Hayatımda ilk kez bu kadar uzun süre İstanbul’dan ayrı kaldım. Özledim de özlemedim de! İstanbul benim doğduğum şehir, her haliyle seviyorum. Çocukluğumun yemyeşil bahçelerle çevrili, deniz kokan İstanbul’unu hatırladıkça üzülüyorum. Single’ın çıkışından az evvel birkaç günlüğüne İstanbul’daydım. Beklediğimden daha güzeldi. Yine de köyüme geri dönmek istedim.
“BELKİ DE BÜTÜN GELECEĞİM, O ANDAN SONRA YAZILDI”
- Bayram ne demek Göksel için? Gelenekçi midir bayramlar konusunda?
Artık bayramları hiçbirimiz eskisi gibi yaşamıyoruz. Bayramlar uzun uzun tatillere dönüştü. Benim de bayram konusunda gelenekçi bir halim kalmadı. Yine de bayramlarda annemleri ziyaret ederim, uzakta olduğum bütün aile büyüklerimi ararım.
- Bayram sabahı, bayram sofrası için heyecanlanan, erkenden kalkan bir çocuk muydunuz?

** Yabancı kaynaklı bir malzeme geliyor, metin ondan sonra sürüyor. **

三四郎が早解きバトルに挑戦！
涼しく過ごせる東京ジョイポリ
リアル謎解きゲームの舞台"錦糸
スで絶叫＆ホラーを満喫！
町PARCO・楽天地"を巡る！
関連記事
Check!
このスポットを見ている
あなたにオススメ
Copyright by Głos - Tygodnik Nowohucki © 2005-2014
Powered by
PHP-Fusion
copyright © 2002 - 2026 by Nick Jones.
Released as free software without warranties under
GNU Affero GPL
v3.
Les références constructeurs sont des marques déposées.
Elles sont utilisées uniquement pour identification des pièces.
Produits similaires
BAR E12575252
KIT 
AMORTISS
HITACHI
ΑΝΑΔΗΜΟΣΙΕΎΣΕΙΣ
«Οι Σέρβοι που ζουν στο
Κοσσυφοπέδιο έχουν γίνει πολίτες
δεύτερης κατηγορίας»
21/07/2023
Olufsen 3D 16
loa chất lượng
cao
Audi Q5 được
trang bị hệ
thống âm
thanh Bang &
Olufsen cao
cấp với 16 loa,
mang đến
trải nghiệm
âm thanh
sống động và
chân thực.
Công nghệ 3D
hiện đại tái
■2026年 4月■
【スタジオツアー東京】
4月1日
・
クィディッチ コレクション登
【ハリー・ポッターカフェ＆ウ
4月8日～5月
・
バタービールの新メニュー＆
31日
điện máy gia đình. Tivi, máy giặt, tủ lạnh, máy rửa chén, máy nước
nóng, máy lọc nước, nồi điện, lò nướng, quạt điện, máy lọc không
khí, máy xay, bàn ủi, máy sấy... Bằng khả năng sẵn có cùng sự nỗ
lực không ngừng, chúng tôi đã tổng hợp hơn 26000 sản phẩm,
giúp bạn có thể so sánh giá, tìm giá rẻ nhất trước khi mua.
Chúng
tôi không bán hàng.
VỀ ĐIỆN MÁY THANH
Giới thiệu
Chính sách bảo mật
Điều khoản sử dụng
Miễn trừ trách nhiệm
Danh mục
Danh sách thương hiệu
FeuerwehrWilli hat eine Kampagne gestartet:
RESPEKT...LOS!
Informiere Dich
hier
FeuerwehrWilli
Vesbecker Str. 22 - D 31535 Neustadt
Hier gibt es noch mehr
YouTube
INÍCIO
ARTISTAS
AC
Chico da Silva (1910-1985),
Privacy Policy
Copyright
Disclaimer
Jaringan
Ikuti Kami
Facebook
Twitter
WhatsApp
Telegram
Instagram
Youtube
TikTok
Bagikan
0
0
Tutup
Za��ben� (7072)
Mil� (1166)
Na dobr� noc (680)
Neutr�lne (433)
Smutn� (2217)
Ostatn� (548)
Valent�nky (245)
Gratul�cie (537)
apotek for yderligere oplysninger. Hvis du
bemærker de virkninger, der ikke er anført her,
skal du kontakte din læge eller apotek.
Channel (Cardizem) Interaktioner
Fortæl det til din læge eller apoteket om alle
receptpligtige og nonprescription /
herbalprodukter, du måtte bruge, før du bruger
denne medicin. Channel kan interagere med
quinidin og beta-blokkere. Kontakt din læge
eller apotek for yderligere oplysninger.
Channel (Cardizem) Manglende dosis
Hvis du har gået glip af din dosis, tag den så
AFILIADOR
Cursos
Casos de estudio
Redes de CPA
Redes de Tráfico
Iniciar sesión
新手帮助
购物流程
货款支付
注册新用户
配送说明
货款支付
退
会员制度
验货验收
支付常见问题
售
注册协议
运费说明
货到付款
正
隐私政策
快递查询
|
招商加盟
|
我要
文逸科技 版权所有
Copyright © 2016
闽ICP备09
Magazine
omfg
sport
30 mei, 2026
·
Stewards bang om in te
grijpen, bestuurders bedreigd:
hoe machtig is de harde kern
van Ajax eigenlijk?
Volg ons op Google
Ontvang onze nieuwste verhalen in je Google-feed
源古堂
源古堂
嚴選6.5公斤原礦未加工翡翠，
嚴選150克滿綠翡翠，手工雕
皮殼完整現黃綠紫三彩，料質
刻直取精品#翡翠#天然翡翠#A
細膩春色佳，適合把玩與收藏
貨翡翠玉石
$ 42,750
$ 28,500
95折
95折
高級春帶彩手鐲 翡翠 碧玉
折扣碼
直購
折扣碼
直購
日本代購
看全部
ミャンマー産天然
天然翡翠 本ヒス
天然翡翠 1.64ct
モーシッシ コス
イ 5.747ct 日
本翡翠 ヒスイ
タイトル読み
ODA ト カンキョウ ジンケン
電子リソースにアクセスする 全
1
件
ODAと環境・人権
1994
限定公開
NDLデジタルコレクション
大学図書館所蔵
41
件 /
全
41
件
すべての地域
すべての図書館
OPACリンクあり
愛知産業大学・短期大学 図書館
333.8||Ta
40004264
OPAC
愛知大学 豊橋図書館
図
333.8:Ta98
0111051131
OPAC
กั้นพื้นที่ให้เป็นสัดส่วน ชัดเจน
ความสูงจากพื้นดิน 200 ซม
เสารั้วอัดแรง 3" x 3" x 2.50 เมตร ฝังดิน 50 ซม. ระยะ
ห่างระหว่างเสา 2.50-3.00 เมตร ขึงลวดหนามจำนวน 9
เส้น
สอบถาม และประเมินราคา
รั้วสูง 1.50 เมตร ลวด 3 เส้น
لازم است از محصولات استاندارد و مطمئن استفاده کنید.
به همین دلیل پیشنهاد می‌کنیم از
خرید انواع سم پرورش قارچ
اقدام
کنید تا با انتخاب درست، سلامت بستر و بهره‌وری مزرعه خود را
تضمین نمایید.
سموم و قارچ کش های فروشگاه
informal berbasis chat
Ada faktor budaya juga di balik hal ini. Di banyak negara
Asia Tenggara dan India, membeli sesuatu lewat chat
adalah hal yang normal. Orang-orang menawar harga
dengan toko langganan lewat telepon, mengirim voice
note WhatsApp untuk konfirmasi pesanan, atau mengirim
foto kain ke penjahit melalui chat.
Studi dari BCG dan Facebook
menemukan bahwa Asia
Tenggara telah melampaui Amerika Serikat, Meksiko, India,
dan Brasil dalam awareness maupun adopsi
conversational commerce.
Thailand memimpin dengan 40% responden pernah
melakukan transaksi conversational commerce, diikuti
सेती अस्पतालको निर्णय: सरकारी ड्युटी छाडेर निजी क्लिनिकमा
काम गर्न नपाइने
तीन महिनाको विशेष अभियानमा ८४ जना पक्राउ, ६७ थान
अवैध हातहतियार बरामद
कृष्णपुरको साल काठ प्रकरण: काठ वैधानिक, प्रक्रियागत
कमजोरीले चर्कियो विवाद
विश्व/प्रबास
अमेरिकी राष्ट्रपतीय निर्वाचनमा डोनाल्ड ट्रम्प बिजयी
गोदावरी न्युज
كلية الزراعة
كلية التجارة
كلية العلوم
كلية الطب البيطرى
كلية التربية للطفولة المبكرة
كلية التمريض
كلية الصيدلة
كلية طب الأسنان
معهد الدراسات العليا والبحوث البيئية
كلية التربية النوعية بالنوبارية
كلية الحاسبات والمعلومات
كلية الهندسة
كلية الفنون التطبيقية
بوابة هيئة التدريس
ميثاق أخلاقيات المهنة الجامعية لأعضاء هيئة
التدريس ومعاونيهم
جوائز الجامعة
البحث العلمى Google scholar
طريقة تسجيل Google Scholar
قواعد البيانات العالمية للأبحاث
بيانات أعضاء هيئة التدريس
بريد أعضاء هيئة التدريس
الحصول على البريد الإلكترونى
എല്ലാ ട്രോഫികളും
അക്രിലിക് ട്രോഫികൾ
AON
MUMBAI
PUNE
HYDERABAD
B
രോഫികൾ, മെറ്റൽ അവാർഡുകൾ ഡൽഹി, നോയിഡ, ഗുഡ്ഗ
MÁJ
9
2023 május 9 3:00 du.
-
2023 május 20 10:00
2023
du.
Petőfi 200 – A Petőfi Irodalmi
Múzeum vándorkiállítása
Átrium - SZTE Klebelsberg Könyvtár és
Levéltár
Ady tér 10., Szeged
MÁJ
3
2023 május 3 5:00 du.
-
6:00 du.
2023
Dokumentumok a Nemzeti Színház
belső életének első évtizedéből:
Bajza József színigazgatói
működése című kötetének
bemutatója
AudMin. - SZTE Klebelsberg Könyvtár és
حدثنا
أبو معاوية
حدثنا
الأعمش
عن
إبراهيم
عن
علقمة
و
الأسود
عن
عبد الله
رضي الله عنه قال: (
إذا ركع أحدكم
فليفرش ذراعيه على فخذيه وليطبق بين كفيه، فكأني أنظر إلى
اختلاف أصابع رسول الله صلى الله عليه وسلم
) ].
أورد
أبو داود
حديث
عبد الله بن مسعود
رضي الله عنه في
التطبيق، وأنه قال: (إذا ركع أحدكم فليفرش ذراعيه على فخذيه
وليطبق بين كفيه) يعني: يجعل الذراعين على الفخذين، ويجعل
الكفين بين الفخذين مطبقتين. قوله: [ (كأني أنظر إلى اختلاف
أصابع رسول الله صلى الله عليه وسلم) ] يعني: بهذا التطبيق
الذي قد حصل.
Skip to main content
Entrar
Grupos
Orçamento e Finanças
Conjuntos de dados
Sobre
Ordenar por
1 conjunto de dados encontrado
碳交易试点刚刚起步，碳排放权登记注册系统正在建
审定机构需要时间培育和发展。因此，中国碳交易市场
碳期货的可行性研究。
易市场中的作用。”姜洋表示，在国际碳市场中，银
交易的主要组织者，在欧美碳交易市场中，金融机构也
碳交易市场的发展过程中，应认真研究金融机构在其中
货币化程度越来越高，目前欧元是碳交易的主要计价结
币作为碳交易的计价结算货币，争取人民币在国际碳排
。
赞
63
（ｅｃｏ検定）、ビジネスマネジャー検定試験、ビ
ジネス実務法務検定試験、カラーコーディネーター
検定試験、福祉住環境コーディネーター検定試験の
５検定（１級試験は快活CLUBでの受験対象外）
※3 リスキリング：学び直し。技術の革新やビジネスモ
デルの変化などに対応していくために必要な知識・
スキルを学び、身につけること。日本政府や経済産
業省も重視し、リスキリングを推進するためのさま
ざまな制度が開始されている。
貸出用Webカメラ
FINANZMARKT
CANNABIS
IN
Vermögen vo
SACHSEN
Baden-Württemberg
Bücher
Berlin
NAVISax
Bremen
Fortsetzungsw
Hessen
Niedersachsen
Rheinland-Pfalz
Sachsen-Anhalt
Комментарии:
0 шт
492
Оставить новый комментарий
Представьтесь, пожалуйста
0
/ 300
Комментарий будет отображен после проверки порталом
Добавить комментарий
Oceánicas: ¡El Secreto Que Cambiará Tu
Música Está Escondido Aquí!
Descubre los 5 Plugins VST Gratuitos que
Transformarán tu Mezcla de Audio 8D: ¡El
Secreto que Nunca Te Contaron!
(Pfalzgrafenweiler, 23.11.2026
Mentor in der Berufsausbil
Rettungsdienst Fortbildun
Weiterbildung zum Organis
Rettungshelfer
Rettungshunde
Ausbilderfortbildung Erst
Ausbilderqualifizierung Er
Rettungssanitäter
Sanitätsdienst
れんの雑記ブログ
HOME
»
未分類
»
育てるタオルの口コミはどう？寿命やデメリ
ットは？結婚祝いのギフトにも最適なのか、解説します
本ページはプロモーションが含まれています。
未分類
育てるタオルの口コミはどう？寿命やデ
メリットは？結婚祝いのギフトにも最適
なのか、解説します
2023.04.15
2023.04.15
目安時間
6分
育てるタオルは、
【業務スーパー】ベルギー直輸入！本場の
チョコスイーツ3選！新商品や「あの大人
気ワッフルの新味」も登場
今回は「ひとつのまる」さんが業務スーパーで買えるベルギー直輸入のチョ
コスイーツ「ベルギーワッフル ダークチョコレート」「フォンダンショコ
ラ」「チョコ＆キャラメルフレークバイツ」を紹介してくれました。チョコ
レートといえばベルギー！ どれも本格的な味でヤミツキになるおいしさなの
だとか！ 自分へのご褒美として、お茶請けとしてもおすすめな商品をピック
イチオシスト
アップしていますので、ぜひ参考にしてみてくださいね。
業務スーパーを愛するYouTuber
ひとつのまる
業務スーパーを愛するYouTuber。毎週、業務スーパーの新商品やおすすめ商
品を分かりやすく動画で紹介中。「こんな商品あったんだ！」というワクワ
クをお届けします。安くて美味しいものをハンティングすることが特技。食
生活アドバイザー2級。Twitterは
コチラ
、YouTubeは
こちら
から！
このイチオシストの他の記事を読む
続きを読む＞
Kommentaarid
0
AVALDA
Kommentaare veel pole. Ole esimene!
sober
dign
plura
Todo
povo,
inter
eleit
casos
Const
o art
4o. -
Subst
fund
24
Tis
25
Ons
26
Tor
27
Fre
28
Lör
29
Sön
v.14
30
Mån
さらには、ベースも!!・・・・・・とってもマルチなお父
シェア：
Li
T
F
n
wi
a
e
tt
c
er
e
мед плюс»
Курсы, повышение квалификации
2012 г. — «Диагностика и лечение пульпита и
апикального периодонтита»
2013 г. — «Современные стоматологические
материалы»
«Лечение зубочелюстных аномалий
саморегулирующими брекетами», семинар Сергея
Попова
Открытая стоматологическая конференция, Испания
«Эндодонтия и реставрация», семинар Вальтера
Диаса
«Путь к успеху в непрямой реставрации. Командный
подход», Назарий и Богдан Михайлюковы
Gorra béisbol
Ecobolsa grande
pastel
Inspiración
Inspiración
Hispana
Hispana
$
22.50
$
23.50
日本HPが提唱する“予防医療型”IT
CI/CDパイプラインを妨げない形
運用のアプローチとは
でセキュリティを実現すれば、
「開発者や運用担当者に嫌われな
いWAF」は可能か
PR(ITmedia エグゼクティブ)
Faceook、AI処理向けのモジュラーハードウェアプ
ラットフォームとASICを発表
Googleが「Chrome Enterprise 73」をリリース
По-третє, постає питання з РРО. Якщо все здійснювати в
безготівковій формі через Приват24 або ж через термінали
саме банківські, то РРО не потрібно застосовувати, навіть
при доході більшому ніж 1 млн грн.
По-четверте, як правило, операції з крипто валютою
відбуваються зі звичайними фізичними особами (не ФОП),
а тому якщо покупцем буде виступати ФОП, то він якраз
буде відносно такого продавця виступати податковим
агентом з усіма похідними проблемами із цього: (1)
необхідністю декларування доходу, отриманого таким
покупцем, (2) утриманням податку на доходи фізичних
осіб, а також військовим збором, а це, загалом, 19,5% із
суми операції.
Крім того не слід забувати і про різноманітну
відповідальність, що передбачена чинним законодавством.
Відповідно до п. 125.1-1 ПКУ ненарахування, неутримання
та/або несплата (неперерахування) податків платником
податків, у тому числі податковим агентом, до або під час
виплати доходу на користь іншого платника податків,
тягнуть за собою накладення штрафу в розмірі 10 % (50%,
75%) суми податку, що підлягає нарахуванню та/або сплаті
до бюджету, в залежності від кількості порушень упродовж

Bütün çocuklar gibi bayramları ben de çok severdim. Annem, kız kardeşim ve benim için güzel elbiseler dikerdi. Evde en güzel yemekler pişirilirdi. Bolca ziyarete gider ve misafir ağırlardık. Neşeliydi bayramlar... Çocukluğumun bayramlarını çok güzel hatırlıyorum.
- Unutamadığınız bir bayram anınız var mı?
Şarköy’de bir çay bahçesinde tesadüfen sahneye çıkışım, en güzel bayram hatıram benim. 10 yaşındaydım, genelde bayramları İstanbul’da geçirirdik ama o yaz bayramında Şarköy’deydik. Çay bahçesinde organize edilmiş tüm yöre halkının izlediği bir konser vardı. Sahnedeki müzisyenler seyircilerden birini sahneye almak istemişlerdi. Ben de bütün utangaçlığıma rağmen atlayıvermiştim. Çok büyülü bir andı; sahnede şarkı söylemekten, seyircilerin coşkusundan büyük bir mutluluk duymuştum. Belki de bütün geleceğim, o andan sonra yazıldı.